Lyrissians were supposed to be ambidextrous.
It seemed that this one was full of surprises.
Norik suddenly stopped and Jasmine, who had been lost in thought, bumped into him.
She felt guilty for not paying attention when she heard him hiss.
That injury needed a medical professional to tend to it otherwise he might lose his arm.
The thought made her feel even worse.
"Sorry," she said and meant more than just for bumping into him.
When he didn't reply she tried to look around him but he held her back.
"We don't have to worry about the passengers," he said and turned to her.
"They're dead?"
she asked.
The grim look on his face answered for him.
He glanced around the darkened room and decided they would need to get to engineering.
Power needed to be restored and if it had been him in charge of whatever this was, he would hole up there.
He looked down at Jasmine who was worrying her lower lip between her teeth and wondered how she fit into this.
Was she just in the wrong place at the wrong time or was there more to it than that?
Jasmine looked up and caught him studying her.
If the situation had been any different from the deathly one they found themselves in now, she would have flirted with him.
Maybe stick out her tongue.
Instead she bluntly asked, "What?"
"Talk," he said.
"About what?"
she asked innocently.
Norik had to admit she made quite a convincing innocent but he had heard some of the things the missing man had said to her.
It was obvious that they knew each other, or at least, of each other.
"Talk," he ordered.
Jasmine shivered.
He had a more authoritative voice than even her boss had when he had tried to warn her off her current assignment.
Nothing made an investigative journalist more determined than when someone told them to back off.
She opened her mouth to start spinning him stories but the look he bored into her, told her he was a man used to having his orders followed.
Squeezey was a perfect example of that.
"OK, but sit down.
You're making me worried that you'll faint," she said and dragged him to a couch.
"I have never fainted," Norik said but obliged and sank down into it.
A groan escaped his lips.
Jasmine flinched at the sound.
She settled onto the coffee table directly in front of him and waited for him to get comfortable.
He rested the plasma blaster on his thigh but kept his hand on it, just in case.
"Always a first time for everything," she said with a wan smile.
"I take it you're Space Corps?"
she asked.
He nodded but didn't reveal anything further about himself, like his ship or rank, instead he just sat there and stared at her.
Jasmine shifted uncomfortably under his gaze.

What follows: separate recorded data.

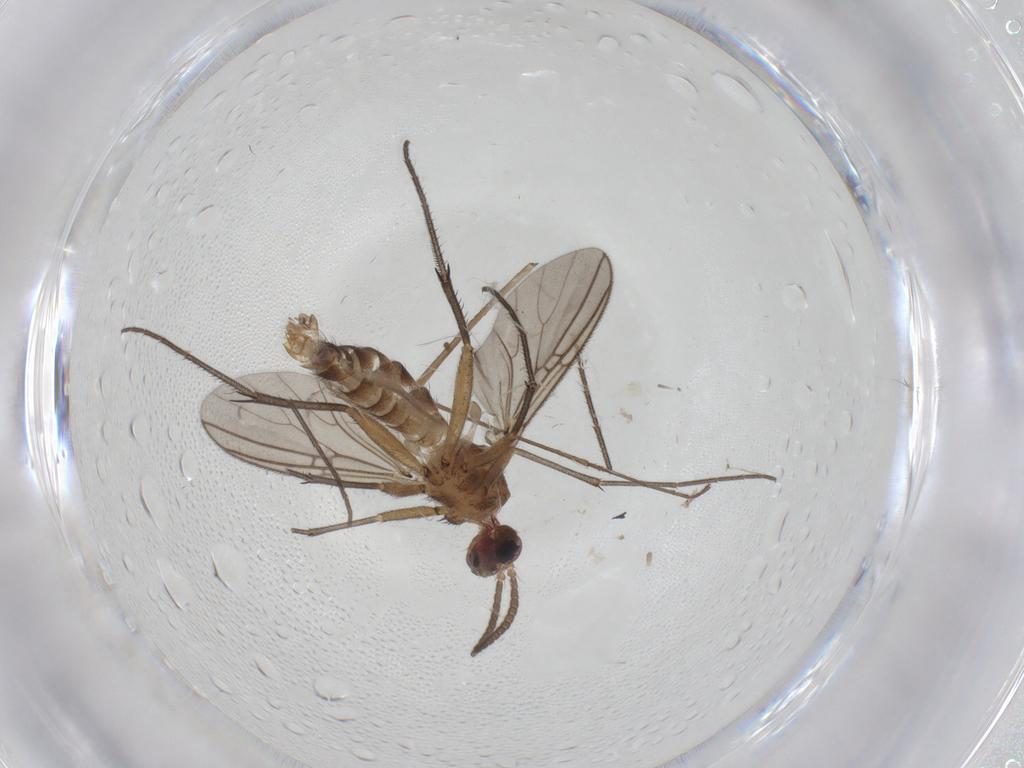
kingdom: Animalia
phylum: Arthropoda
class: Insecta
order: Diptera
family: Mycetophilidae
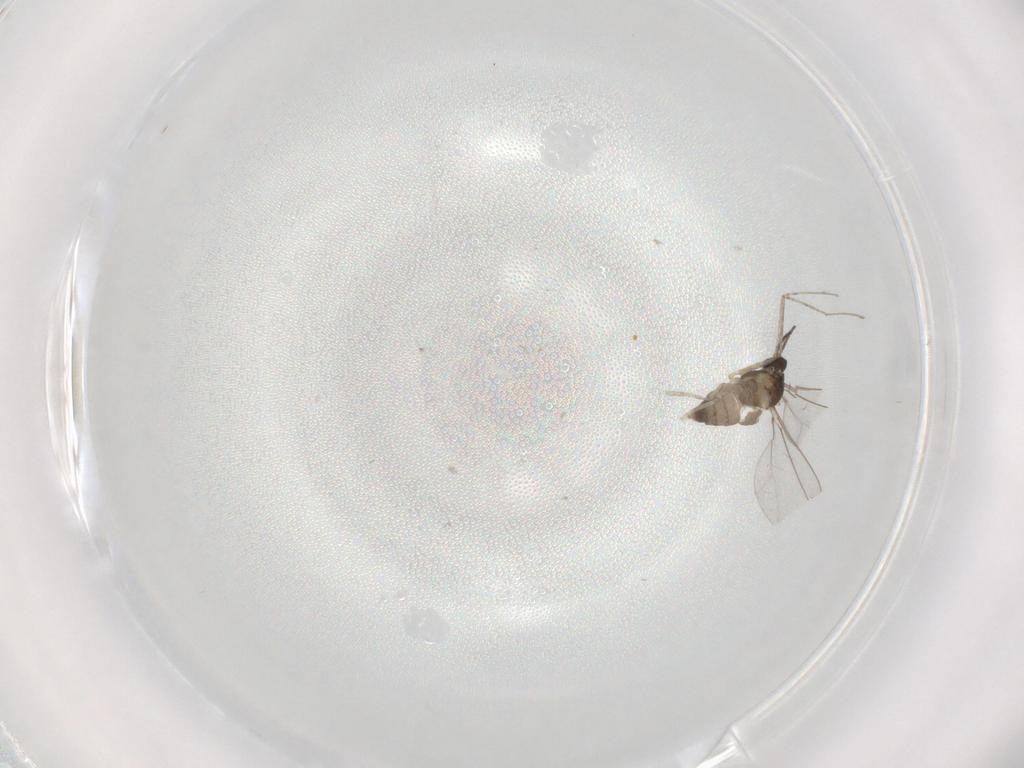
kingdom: Animalia
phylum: Arthropoda
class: Insecta
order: Diptera
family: Cecidomyiidae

Even though her eyes had adjusted to the dark there were still shadows and they hooded him like a cowl.
She let her imagination run free for a moment and likened him to Death.
The knife next to her on the table could have been his scythe.

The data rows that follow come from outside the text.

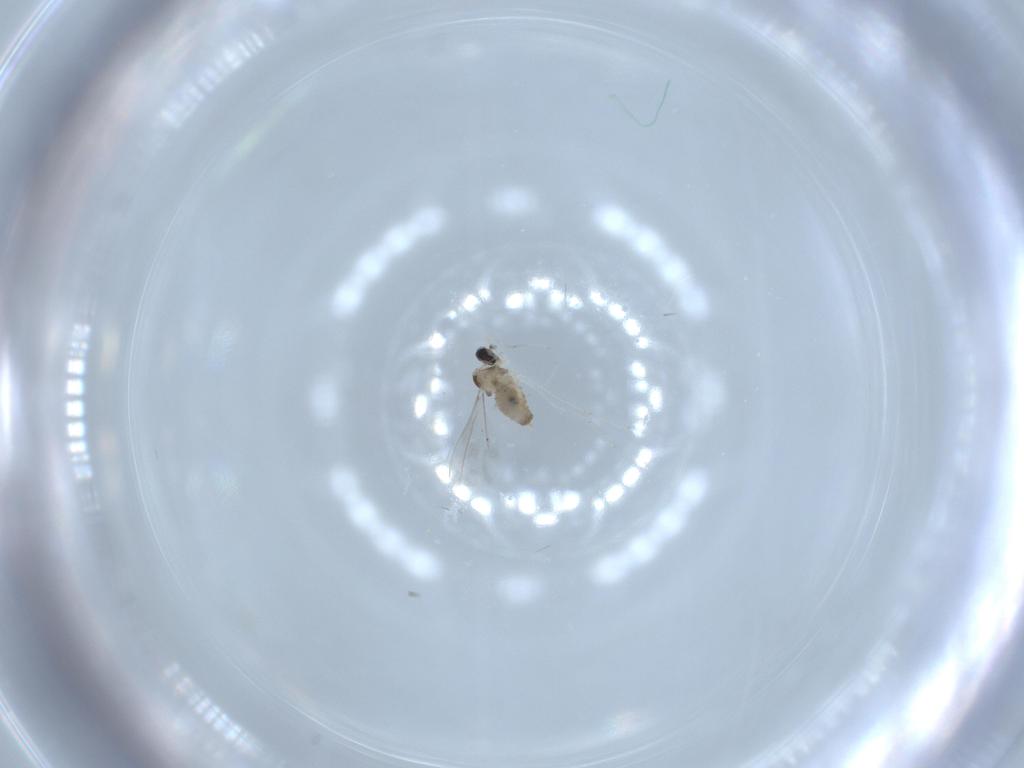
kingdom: Animalia
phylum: Arthropoda
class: Insecta
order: Diptera
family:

"What does the Corps have to do with this?"
Norik asked her.
He was afraid now that the adrenaline rush was fading, shock would set in.
Not afraid for himself, but for her.
The only injury he could see on her was the rather nasty bruise flowering on the left side of her face, there were no doubt more bruises on her body, hidden under her clothes.
He lowered his gaze to her bare arms and visually checked those while he waited for her to continue.
"Intel specifically," she said and felt herself blush.
Had he just checked her out?
Flustered she blurted out her explanation faster than she had intended.
"I'm an undercover investigative reporter.
I'd heard stories of genetic manipulation experiments, all illegal of course, from very reliable sources.
My editor told me to back off, but the harder he tried the more I just had to get the story.
I could practically smell the cover up.
I turned up some clues that pointed to a Corps General, supposedly retired but secretly contracted by Intel to lead their not-so honest activities.
I'm not talking their special and covert ops, I'm talking about the really bad stuff.
I'm talking about how to get powerful weapons into enemy territory without anyone suspecting."